Entre les souvenirs de son mari maintenant décédé et la peinture qu'elle a enfin retrouvé, Helen fait sa petite vie comme elle l'entend. Elle organise des brocantes avec son amie Mary, peint beaucoup, nage et marche même sous la pluie. Bien sûr elle fume trop, bien sûr elle est brouillonne, bien sûr elle est excentrique. Mais c'est vraiment sa vie libre, celle dont elle a rêvé. Tant pis si ni son fils, ni son voisin, ni la femme de ménage ne peuvent la comprendre. Elle commence à peine à se comprendre elle-même.

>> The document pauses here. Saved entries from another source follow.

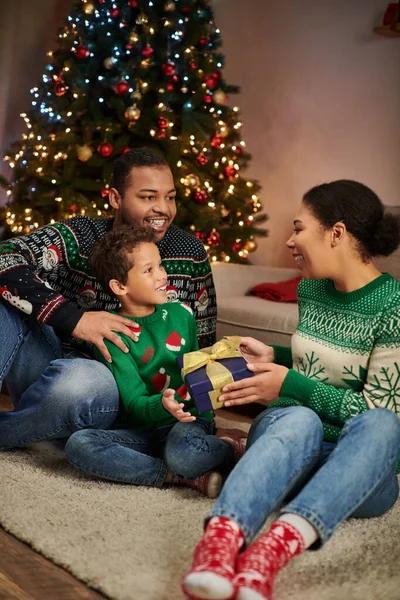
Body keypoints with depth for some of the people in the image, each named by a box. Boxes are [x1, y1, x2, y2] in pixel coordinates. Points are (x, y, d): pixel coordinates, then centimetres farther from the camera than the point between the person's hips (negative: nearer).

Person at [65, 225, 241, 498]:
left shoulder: (181, 313, 7)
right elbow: (134, 404, -12)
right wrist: (162, 405, -33)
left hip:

Et vient d'arriver au village cet homme avec un bandeau de pirate, cet homme mutilé dont personne ne sait rien, sauf qu'il est peut-être un peu fou. Il retape la vieille gare avec ce bon à rien de Damian Sweeney et il semble convaincu que des trains pourront y rouler un jour! Quelle idée. Damian qui a le même âge que son fils Jack: on dit qu'il trempe dans des trucs politiques, des trucs pas nets. Il y en a tant en Irlande, des trucs politiques, pas toujours nets. Helen préfère encore ne rien en savoir.

C'est entre ces quatre personnages que se déroule la trame de ce roman à la fois lent et dense. Rien ne s'y passe vraiment, rien de mystérieux, rien qui tient en haleine, sinon que cet atmosphère et ces personnages beaux et multiples qui se cherchent, se trouvent et apprennent à se connaître. À ce chapitre, la relation mère-fils est très intéressante dans sa difficulté, cet amour qui fait mal où on se comprend toujours trop peu, semble-t-il.

J'ai terminé le livre en me disant que ça m'avait plu mais que ça ne laisserait pas de traces... et j'y pense sans cesse depuis!

Catherine

Extrait :

Les seules vraies brocantes, ici, se dit-elle, c'est Mary et moi. Mais personne ne va nous acheter. Nous ne sommes pas plus utiles que décoratives. Pour ce qui est de Mary, ce n'est pas juste. Elle a son utilité. Et de l'énergie à revendre. Cette foutue vente, par exemple, toutes ces femmes qui se battent pour acheter des gâteaux et des objets inutiles dont elles se passeraient fort bien, qui discutent le prix de cardigans d'occasion, si Mary ne se donnait pas la peine de les ameuter et de les réunir depuis tant d'années, elles seraient bien tranquillement chez elles à regarder les feuilletons à l'eau de rose qui passent l'après-midi, ou à repriser les chaussettes de leur mari. En seraient-elles plus heureuses? Nous passons tous notre vie à attendre que quelque chose se produise... et en fin de compte, je suppose que c'est un grand soulagement de constater que rien de particulier ne se produit. Seigneur, je m'en souviens, quand j'ai quitté les Beaux-Arts pour épouser Dan, j'étais tellement persuadée que quelque chose de magique allait se produire, une explosion d'amour qui me secouerait jusqu'au tréfonds.  À cette époque j'espérais encore faire une entrée fracassante dans la vie, et j'étais bien trop cossarde pour m'affliger de ce que les choses n'aient pas tourné comme je l'avais voulu.